Nun ist es wieder einmal so weit: Mit Fedora 10 ist eine neue Version der Distribution fertiggestellt worden. Gegenüber dem ursprünglichen Zeitplan ist man dabei einige Wochen später dran, Einbrüche auf die Server des Projekts - und die darauf folgenden Untersuchungen - haben hier ihren Tribut gefordert.

Auswahl

Fedora 10 ist in einer ganzen Reihe von unterschiedlichen Ausgaben verfügbar.
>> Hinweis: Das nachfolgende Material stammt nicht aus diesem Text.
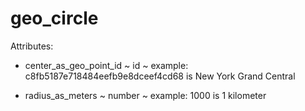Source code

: # geo_circle

Attributes:

* center_as_geo_point_id ~ id ~ example: c8fb5187e718484eefb9e8dceef4cd68 is New York Grand Central

* radius_as_meters ~ number ~ example: 1000 is 1 kilometer
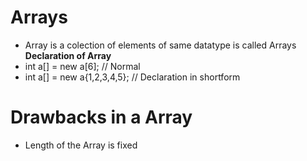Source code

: # Arrays
* Array is a colection of elements of same datatype is called Arrays
**Declaration of Array**
 * int a[] = new a[6];           // Normal 
 * int a[] = new a{1,2,3,4,5};  //  Declaration in shortform
  # Drawbacks in a Array 
  * Length of the Array is fixed
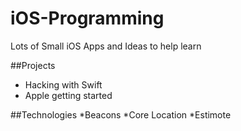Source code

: # iOS-Programming
Lots of Small iOS Apps and Ideas to help learn

##Projects
* Hacking with Swift
* Apple getting started

##Technologies
*Beacons
*Core Location
*Estimote

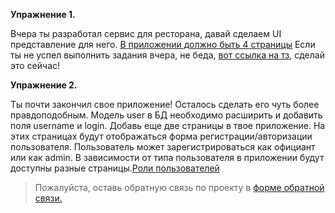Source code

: 

**Упражнение 1.** 

Вчера ты разработал сервис для ресторана, давай сделаем UI представление для него. [В приложении должно быть 4 страницы](./src/chapter_1/Exercise_1.md)
Если ты не успел выполнить задания вчера, не беда, [вот ссылка на тз](./src/chapter_1/Exercise_1_TZ.md), сделай это сейчас!

**Упражнение 2.** 

Ты почти закончил свое приложение! Осталось сделать его чуть более правдоподобным. Модель user в БД необходимо расширить и добавить поля username и login. Добавь еще две страницы в твое приложение. На этих страницах будут отображаться форма регистрации/авторизации пользователя. Пользователь может зарегистрироваться как официант или как admin. В зависимости от типа пользователя в приложении будут доступны разные страницы.[Роли пользователей](./src/chapter_2/Exercise_2.md)

>Пожалуйста, оставь обратную связь по проекту в [форме обратной связи.](https://forms.gle/8mze3QkF7ubaNWc3A)
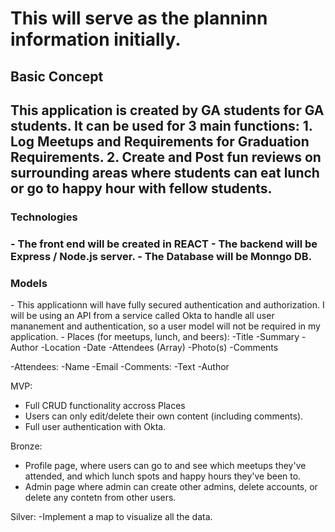 <h1>This will serve as the planninn information initially.</h1>

<h2>Basic Concept<h2>
This application is created by GA students for GA students. It can be used for 3 main functions:
1. Log Meetups and Requirements for Graduation Requirements.
2. Create and Post fun reviews on surrounding areas where students can eat lunch or go to happy hour with fellow students.

<h3>Technologies<h3>
- The front end will be created in REACT
- The backend will be Express / Node.js server.
- The Database will be Monngo DB.

<h3>Models</h3>
- This applicationn will have fully secured authentication and authorization. I will be using an API from a service called Okta to handle all user mananement and authentication, so a user model will not be required in my application.
- Places (for meetups, lunch, and beers):
  -Title
  -Summary
  -Author
  -Location
  -Date
  -Attendees (Array)
  -Photo(s)
  -Comments

-Attendees:
  -Name
  -Email
-Comments:
  -Text
  -Author


MVP:
- Full CRUD functionality accross Places
- Users can only edit/delete their own content (including comments).
- Full user authentication with Okta.

Bronze: 
- Profile page, where users can go to and see which meetups they've attended, and which lunch spots and happy hours they've been to.
- Admin page where admin can create other admins, delete accounts, or delete any contetn from other users.

Silver:
-Implement a map to visualize all the data.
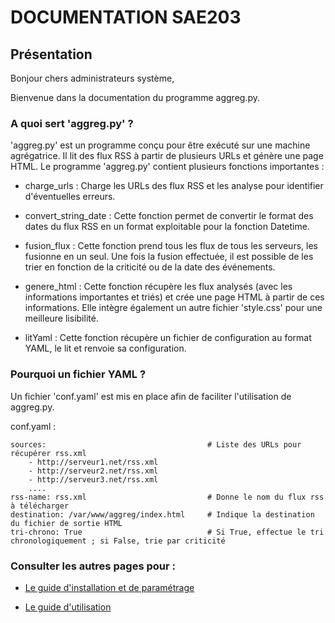 # DOCUMENTATION SAE203



## Présentation




Bonjour chers administrateurs système,

Bienvenue dans la documentation du programme aggreg.py.



### A quoi sert 'aggreg.py' ?



'aggreg.py' est un programme conçu pour être exécuté sur une machine agrégatrice. Il lit des flux RSS à partir de plusieurs URLs et génère une page HTML. Le programme 'aggreg.py' contient plusieurs fonctions importantes :

- charge_urls : Charge les URLs des flux RSS et les analyse pour identifier d'éventuelles erreurs.

- convert_string_date : Cette fonction permet de convertir le format des dates du flux RSS en un format exploitable pour la fonction Datetime.

- fusion_flux : Cette fonction prend tous les flux de tous les serveurs, les fusionne en un seul. Une fois la fusion effectuée, il est possible de les trier en fonction de la criticité ou de la date des événements.

- genere_html : Cette fonction récupère les flux analysés (avec les informations importantes et triés) et crée une page HTML à partir de ces informations. Elle intègre également un autre fichier 'style.css' pour une meilleure lisibilité.

- litYaml : Cette fonction récupère un fichier de configuration au format YAML, le lit et renvoie sa configuration.


### Pourquoi un fichier YAML ?

Un fichier 'conf.yaml' est mis en place afin de faciliter l'utilisation de aggreg.py.


conf.yaml :

    sources:                                    # Liste des URLs pour récupérer rss.xml
        - http://serveur1.net/rss.xml
        - http://serveur2.net/rss.xml
        - http://serveur3.net/rss.xml
        ....
    rss-name: rss.xml                           # Donne le nom du flux rss à télécharger
    destination: /var/www/aggreg/index.html     # Indique la destination du fichier de sortie HTML
    tri-chrono: True                            # Si True, effectue le tri chronologiquement ; si False, trie par criticité



### Consulter les autres pages pour :

- [Le guide d'installation et de paramétrage](Etape1.md)

- [Le guide d'utilisation](Etape2.md)

 

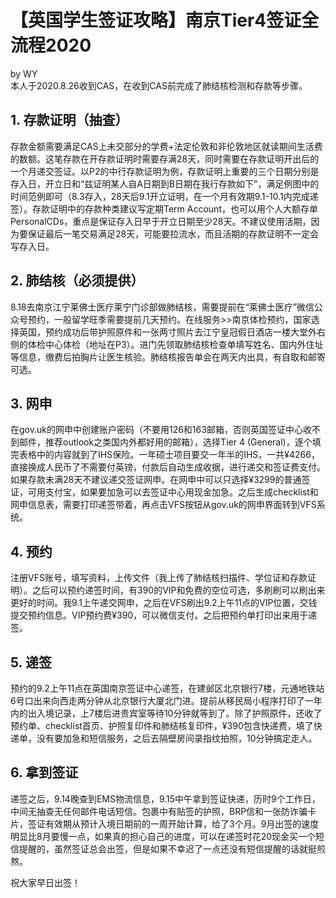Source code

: # 【英国学生签证攻略】南京Tier4签证全流程2020
by WY  
本人于2020.8.26收到CAS，在收到CAS前完成了肺结核检测和存款等步骤。  

## 1. 存款证明（抽查）
存款金额需要满足CAS上未交部分的学费+法定伦敦和非伦敦地区就读期间生活费的数额。这笔存款在开存款证明时需要存满28天，同时需要在存款证明开出后的一个月递交签证。以P2的中行存款证明为例，存款证明上重要的三个日期分别是存入日，开立日和“兹证明某人自A日期到B日期在我行存款如下”，满足例图中的时间范例即可（8.3存入，28天后9.1开立证明，在一个月有效期9.1-10.1内完成递签）。存款证明中的存款种类建议写定期Term Account，也可以用个人大额存单PersonalCDs，重点是保证存入日早于开立日期至少28天。不建议使用活期，因为要保证最后一笔交易满足28天，可能要拉流水，而且活期的存款证明不一定会写存入日。

## 2. 肺结核（必须提供）
8.18去南京江宁莱佛士医疗莱宁门诊部做肺结核，需要提前在“莱佛士医疗”微信公众号预约，一般留学旺季需要提前几天预约。在线服务>>南京体检预约，国家选择英国，预约成功后带护照原件和一张两寸照片去江宁皇冠假日酒店一楼大堂外右侧的体检中心体检（地址在P3）。进门先领取肺结核检查单填写姓名、国内外住址等信息，缴费后拍胸片让医生核验。肺结核报告单会在两天内出具，有自取和邮寄可选。

## 3. 网申
在gov.uk的网申中创建账户密码（不要用126和163邮箱，否则英国签证中心收不到邮件，推荐outlook之类国内外都好用的邮箱），选择Tier 4 (General)，逐个填完表格中的内容就到了IHS保险。一年硕士项目要交一年半的IHS，一共¥4266，直接换成人民币了不需要付英镑，付款后自动生成收据，进行递交和签证费支付。如果存款未满28天不建议递交签证网申。在网申中可以只选择¥3299的普通签证，可用支付宝，如果要加急可以去签证中心用现金加急。之后生成checklist和网申信息表，需要打印递签带着，再点击VFS按钮从gov.uk的网申界面转到VFS系统。

## 4. 预约
注册VFS账号，填写资料，上传文件（我上传了肺结核扫描件、学位证和存款证明）。之后可以预约递签时间，有390的VIP和免费的空位可选，多刷刷可以刷出来更好的时间。我9.1上午递交网申，之后在VFS刷出9.2上午11点的VIP位置，交钱提交预约信息。VIP预约费¥390，可以微信支付。之后把预约单打印出来用于递签。

## 5. 递签
预约的9.2上午11点在英国南京签证中心递签，在建邺区北京银行7楼，元通地铁站6号口出来向西走两分钟从北京银行大厦北门进。提前从移民局小程序打印了一年内的出入境记录，上7楼后进贵宾室等待10分钟就等到了。除了护照原件，还收了预约单、checklist首页、护照复印件和肺结核复印件，¥390包含快递费，填了快递单，没有要加急和短信服务，之后去隔壁房间录指纹拍照，10分钟搞定走人。

## 6. 拿到签证
递签之后，9.14晚查到EMS物流信息，9.15中午拿到签证快递，历时9个工作日，中间无抽查无任何邮件电话短信。包裹中有贴签的护照，BRP信和一张防诈骗卡片，签证有效期从预计入境日期前的一周开始计算，给了3个月。9月出签的速度明显比8月要慢一点，如果真的担心自己的进度，可以在递签时花20现金买一个短信提醒的，虽然签证总会出签，但是如果不幸迟了一点还没有短信提醒的话就挺煎熬。

祝大家早日出签！

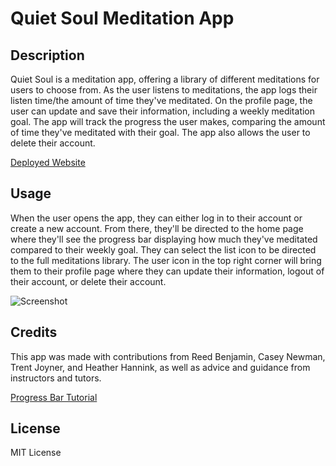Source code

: # Quiet Soul Meditation App

## Description

Quiet Soul is a meditation app, offering a library of different meditations for users to choose from. As the user listens to meditations, the app logs their listen time/the amount of time they've meditated. On the profile page, the user can update and save their information, including a weekly meditation goal. The app will track the progress the user makes, comparing the amount of time they've meditated with their goal. The app also allows the user to delete their account.

[Deployed Website](https://fathomless-garden-22238-8788b79a83a2.herokuapp.com/)

## Usage

When the user opens the app, they can either log in to their account or create a new account. From there, they'll be directed to the home page where they'll see the progress bar displaying how much they've meditated compared to their weekly goal. They can select the list icon to be directed to the full meditations library. The user icon in the top right corner will bring them to their profile page where they can update their information, logout of their account, or delete their account.

![Screenshot]()

## Credits

This app was made with contributions from Reed Benjamin, Casey Newman, Trent Joyner, and Heather Hannink, as well as advice and guidance from instructors and tutors.

[Progress Bar Tutorial](https://www.youtube.com/watch?v=aXmNG2wie7I&t=0s)

## License

MIT License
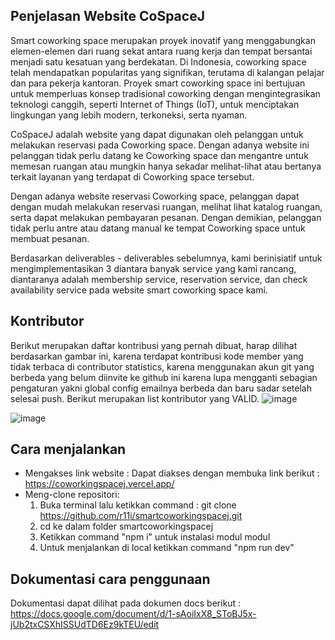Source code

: ## Penjelasan Website CoSpaceJ

Smart coworking space merupakan proyek inovatif yang menggabungkan elemen-elemen dari ruang sekat antara ruang kerja dan tempat bersantai menjadi satu kesatuan yang berdekatan. Di Indonesia, coworking space telah mendapatkan popularitas yang signifikan, terutama di kalangan pelajar dan para pekerja kantoran. Proyek smart coworking space ini bertujuan untuk memperluas konsep tradisional coworking dengan mengintegrasikan teknologi canggih, seperti Internet of Things (IoT), untuk menciptakan lingkungan yang lebih modern, terkoneksi, serta nyaman.

CoSpaceJ adalah website yang dapat digunakan oleh pelanggan untuk melakukan reservasi pada Coworking space. Dengan adanya website ini pelanggan tidak perlu datang ke Coworking space dan mengantre untuk memesan ruangan atau mungkin hanya sekadar melihat-lihat atau bertanya terkait layanan yang terdapat di Coworking space tersebut.

Dengan adanya website reservasi Coworking space, pelanggan dapat dengan mudah melakukan reservasi ruangan, melihat lihat katalog ruangan, serta dapat melakukan pembayaran pesanan. Dengan demikian, pelanggan tidak perlu antre atau datang manual ke tempat Coworking space untuk membuat pesanan. 

Berdasarkan deliverables - deliverables sebelumnya, kami berinisiatif untuk mengimplementasikan 3 diantara banyak service yang kami rancang, diantaranya adalah membership service, reservation service, dan check availability service pada website smart coworking space kami.

## Kontributor
Berikut merupakan daftar kontribusi yang pernah dibuat, harap dilihat berdasarkan gambar ini, karena terdapat kontribusi kode member yang tidak terbaca di contributor statistics, karena menggunakan akun git yang berbeda yang belum diinvite ke github ini karena lupa mengganti sebagian pengaturan yakni global config emailnya berbeda dan baru sadar setelah selesai push. Berikut merupakan list kontributor yang VALID.
![image](https://github.com/r11i/smartcoworkingspacej/assets/88923240/54fae4c3-0a7d-41e5-b0ed-4893bf1bc11b)

![image](https://github.com/r11i/smartcoworkingspacej/assets/88923240/dc60a207-9441-4ea3-ab61-28875d913de0)


## Cara menjalankan
- Mengakses link website : 
   Dapat diakses dengan membuka link berikut : https://coworkingspacej.vercel.app/
- Meng-clone repositori:
   1. Buka terminal lalu ketikkan command : git clone https://github.com/r11i/smartcoworkingspacej.git
   2. cd ke dalam folder smartcoworkingspacej
   3. Ketikkan command "npm i" untuk instalasi modul modul
   4. Untuk menjalankan di local ketikkan command "npm run dev"

## Dokumentasi cara penggunaan
Dokumentasi dapat dilihat pada dokumen docs berikut : https://docs.google.com/document/d/1-sAoiIxX8_SToBJ5x-jUb2txCSXhISSUdTD6Ez9kTEU/edit
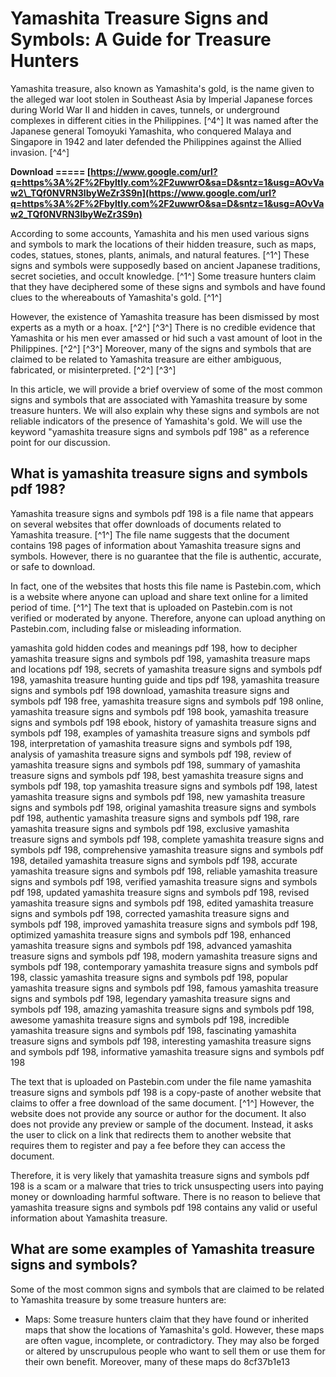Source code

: 
 
# Yamashita Treasure Signs and Symbols: A Guide for Treasure Hunters
 
Yamashita treasure, also known as Yamashita's gold, is the name given to the alleged war loot stolen in Southeast Asia by Imperial Japanese forces during World War II and hidden in caves, tunnels, or underground complexes in different cities in the Philippines. [^4^] It was named after the Japanese general Tomoyuki Yamashita, who conquered Malaya and Singapore in 1942 and later defended the Philippines against the Allied invasion. [^4^]
 
**Download ===== [https://www.google.com/url?q=https%3A%2F%2Fbyltly.com%2F2uwwrO&sa=D&sntz=1&usg=AOvVaw2\_TQf0NVRN3lbyWeZr3S9n](https://www.google.com/url?q=https%3A%2F%2Fbyltly.com%2F2uwwrO&sa=D&sntz=1&usg=AOvVaw2_TQf0NVRN3lbyWeZr3S9n)**


 
According to some accounts, Yamashita and his men used various signs and symbols to mark the locations of their hidden treasure, such as maps, codes, statues, stones, plants, animals, and natural features. [^1^] These signs and symbols were supposedly based on ancient Japanese traditions, secret societies, and occult knowledge. [^1^] Some treasure hunters claim that they have deciphered some of these signs and symbols and have found clues to the whereabouts of Yamashita's gold. [^1^]
 
However, the existence of Yamashita treasure has been dismissed by most experts as a myth or a hoax. [^2^] [^3^] There is no credible evidence that Yamashita or his men ever amassed or hid such a vast amount of loot in the Philippines. [^2^] [^3^] Moreover, many of the signs and symbols that are claimed to be related to Yamashita treasure are either ambiguous, fabricated, or misinterpreted. [^2^] [^3^]
 
In this article, we will provide a brief overview of some of the most common signs and symbols that are associated with Yamashita treasure by some treasure hunters. We will also explain why these signs and symbols are not reliable indicators of the presence of Yamashita's gold. We will use the keyword "yamashita treasure signs and symbols pdf 198" as a reference point for our discussion.
 
## What is yamashita treasure signs and symbols pdf 198?
 
Yamashita treasure signs and symbols pdf 198 is a file name that appears on several websites that offer downloads of documents related to Yamashita treasure. [^1^] The file name suggests that the document contains 198 pages of information about Yamashita treasure signs and symbols. However, there is no guarantee that the file is authentic, accurate, or safe to download.
 
In fact, one of the websites that hosts this file name is Pastebin.com, which is a website where anyone can upload and share text online for a limited period of time. [^1^] The text that is uploaded on Pastebin.com is not verified or moderated by anyone. Therefore, anyone can upload anything on Pastebin.com, including false or misleading information.
 
yamashita gold hidden codes and meanings pdf 198,  how to decipher yamashita treasure signs and symbols pdf 198,  yamashita treasure maps and locations pdf 198,  secrets of yamashita treasure signs and symbols pdf 198,  yamashita treasure hunting guide and tips pdf 198,  yamashita treasure signs and symbols pdf 198 download,  yamashita treasure signs and symbols pdf 198 free,  yamashita treasure signs and symbols pdf 198 online,  yamashita treasure signs and symbols pdf 198 book,  yamashita treasure signs and symbols pdf 198 ebook,  history of yamashita treasure signs and symbols pdf 198,  examples of yamashita treasure signs and symbols pdf 198,  interpretation of yamashita treasure signs and symbols pdf 198,  analysis of yamashita treasure signs and symbols pdf 198,  review of yamashita treasure signs and symbols pdf 198,  summary of yamashita treasure signs and symbols pdf 198,  best yamashita treasure signs and symbols pdf 198,  top yamashita treasure signs and symbols pdf 198,  latest yamashita treasure signs and symbols pdf 198,  new yamashita treasure signs and symbols pdf 198,  original yamashita treasure signs and symbols pdf 198,  authentic yamashita treasure signs and symbols pdf 198,  rare yamashita treasure signs and symbols pdf 198,  exclusive yamashita treasure signs and symbols pdf 198,  complete yamashita treasure signs and symbols pdf 198,  comprehensive yamashita treasure signs and symbols pdf 198,  detailed yamashita treasure signs and symbols pdf 198,  accurate yamashita treasure signs and symbols pdf 198,  reliable yamashita treasure signs and symbols pdf 198,  verified yamashita treasure signs and symbols pdf 198,  updated yamashita treasure signs and symbols pdf 198,  revised yamashita treasure signs and symbols pdf 198,  edited yamashita treasure signs and symbols pdf 198,  corrected yamashita treasure signs and symbols pdf 198,  improved yamashita treasure signs and symbols pdf 198,  optimized yamashita treasure signs and symbols pdf 198,  enhanced yamashita treasure signs and symbols pdf 198,  advanced yamashita treasure signs and symbols pdf 198,  modern yamashita treasure signs and symbols pdf 198,  contemporary yamashita treasure signs and symbols pdf 198,  classic yamashita treasure signs and symbols pdf 198,  popular yamashita treasure signs and symbols pdf 198,  famous yamashita treasure signs and symbols pdf 198,  legendary yamashita treasure signs and symbols pdf 198,  amazing yamashita treasure signs and symbols pdf 198,  awesome yamashita treasure signs and symbols pdf 198,  incredible yamashita treasure signs and symbols pdf 198,  fascinating yamashita treasure signs and symbols pdf 198,  interesting yamashita treasure signs and symbols pdf 198,  informative yamashita treasure signs and symbols pdf 198
 
The text that is uploaded on Pastebin.com under the file name yamashita treasure signs and symbols pdf 198 is a copy-paste of another website that claims to offer a free download of the same document. [^1^] However, the website does not provide any source or author for the document. It also does not provide any preview or sample of the document. Instead, it asks the user to click on a link that redirects them to another website that requires them to register and pay a fee before they can access the document.
 
Therefore, it is very likely that yamashita treasure signs and symbols pdf 198 is a scam or a malware that tries to trick unsuspecting users into paying money or downloading harmful software. There is no reason to believe that yamashita treasure signs and symbols pdf 198 contains any valid or useful information about Yamashita treasure.
 
## What are some examples of Yamashita treasure signs and symbols?
 
Some of the most common signs and symbols that are claimed to be related to Yamashita treasure by some treasure hunters are:
 
- Maps: Some treasure hunters claim that they have found or inherited maps that show the locations of Yamashita's gold. However, these maps are often vague, incomplete, or contradictory. They may also be forged or altered by unscrupulous people who want to sell them or use them for their own benefit. Moreover, many of these maps do 8cf37b1e13


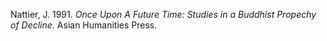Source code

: Nattier, J. 1991. *Once Upon A Future Time: Studies in a Buddhist Propechy of Decline*. Asian Humanities Press.

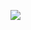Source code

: ![]([https://pandao.github.io/editor.md/images/logos/editormd-logo-180x180.png](https://cdn.discordapp.com/attachments/1214969681614741527/1214985286782812180/image.png?ex=65fb1a39&is=65e8a539&hm=9645c8c18b8dd34c92ed5c9599cce412f12dcc71a7b8f5987a63989cb18963eb&)https://cdn.discordapp.com/attachments/1214969681614741527/1214985286782812180/image.png?ex=65fb1a39&is=65e8a539&hm=9645c8c18b8dd34c92ed5c9599cce412f12dcc71a7b8f5987a63989cb18963eb&)
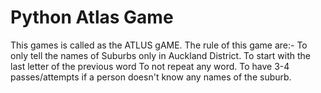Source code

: # Python Atlas Game
This games is called as the ATLUS gAME.
The rule of this game are:-
To only tell the names of Suburbs only in Auckland District.
To start with the last letter of the previous word
To not repeat any word.
To have 3-4 passes/attempts if a person doesn't know any names of the suburb.
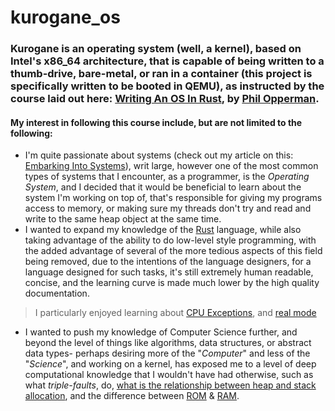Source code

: # kurogane_os

### Kurogane is an operating system (well, a kernel), based on Intel's x86_64 architecture, that is capable of being written to a thumb-drive, bare-metal, or ran in a container (this project is specifically written to be booted in QEMU), as instructed by the course laid out here: [Writing An OS In Rust](https://os.phil-opp.com), by [Phil Opperman](https://twitter.com/phil_opp).

#### My interest in following this course include, but are not limited to the following:
- I'm quite passionate about systems (check out my article on this: [Embarking Into Systems](https://www.synthsforcompilers.dev/systems/2020/may/systems-post/)), writ large, however one of the most common types of systems that I encounter, as a programmer, is the _Operating System_, and I decided that it would be beneficial to learn about the system I'm working on top of, that's responsible for giving my programs access to memory, or making sure my threads don't try and read and write to the same heap object at the same time.
- I wanted to expand my knowledge of the [Rust](https://www.rust-lang.org/) language, while also
taking advantage of the ability to do low-level style programming, with the added advantage of several of the more
tedious aspects of this field being removed, due to the intentions of the language designers, for a language designed for such
tasks, it's still extremely human readable, concise, and the learning curve is made much lower by the high quality documentation.
> I particularly enjoyed learning about [CPU Exceptions](https://roamresearch.com/#/app/0xLEDEV-HQ/page/KZocfr031), and [real mode](https://roamresearch.com/#/app/0xLEDEV-HQ/page/nvPhO-wvo)
 - I wanted to push my knowledge of Computer Science further, and beyond the level of things like algorithms, data structures, or abstract data types- perhaps desiring more of the "_Computer_" and less of the "_Science_", and working on a kernel, has exposed me to a level of deep computational knowledge that I wouldn't have had otherwise, such as what _triple-faults_, do, [what is the relationship between heap and stack allocation](https://roamresearch.com/#/app/0xLEDEV-HQ/page/O6UXD4XXX), and the difference between [ROM](https://roamresearch.com/#/app/0xLEDEV-HQ/page/CDSP3wML6) & [RAM](https://roamresearch.com/#/app/0xLEDEV-HQ/page/w-4N6FTnG).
In den Vordergrund stellt man dabei mittlerweile die GNOME-basierte, installierbare Live-CD - unter dem Namen "Desktop Edition" ist sie nun die Default-Auswahl für eine Fedora-Installation. Wer die Softwareauswahl jenseits der vorgegebenen Pfade anpassen möchte , kann aber auch die gewohnte Install-DVD herunterladen, auf der so ziemlich alles, was es im Fedora-Umfeld gibt, seinen Platz findet. Zusätzlich gibt es noch eine Reihe von alternativen "Spins" von Fedora, etwa mit KDE oder Xfce-Desktop.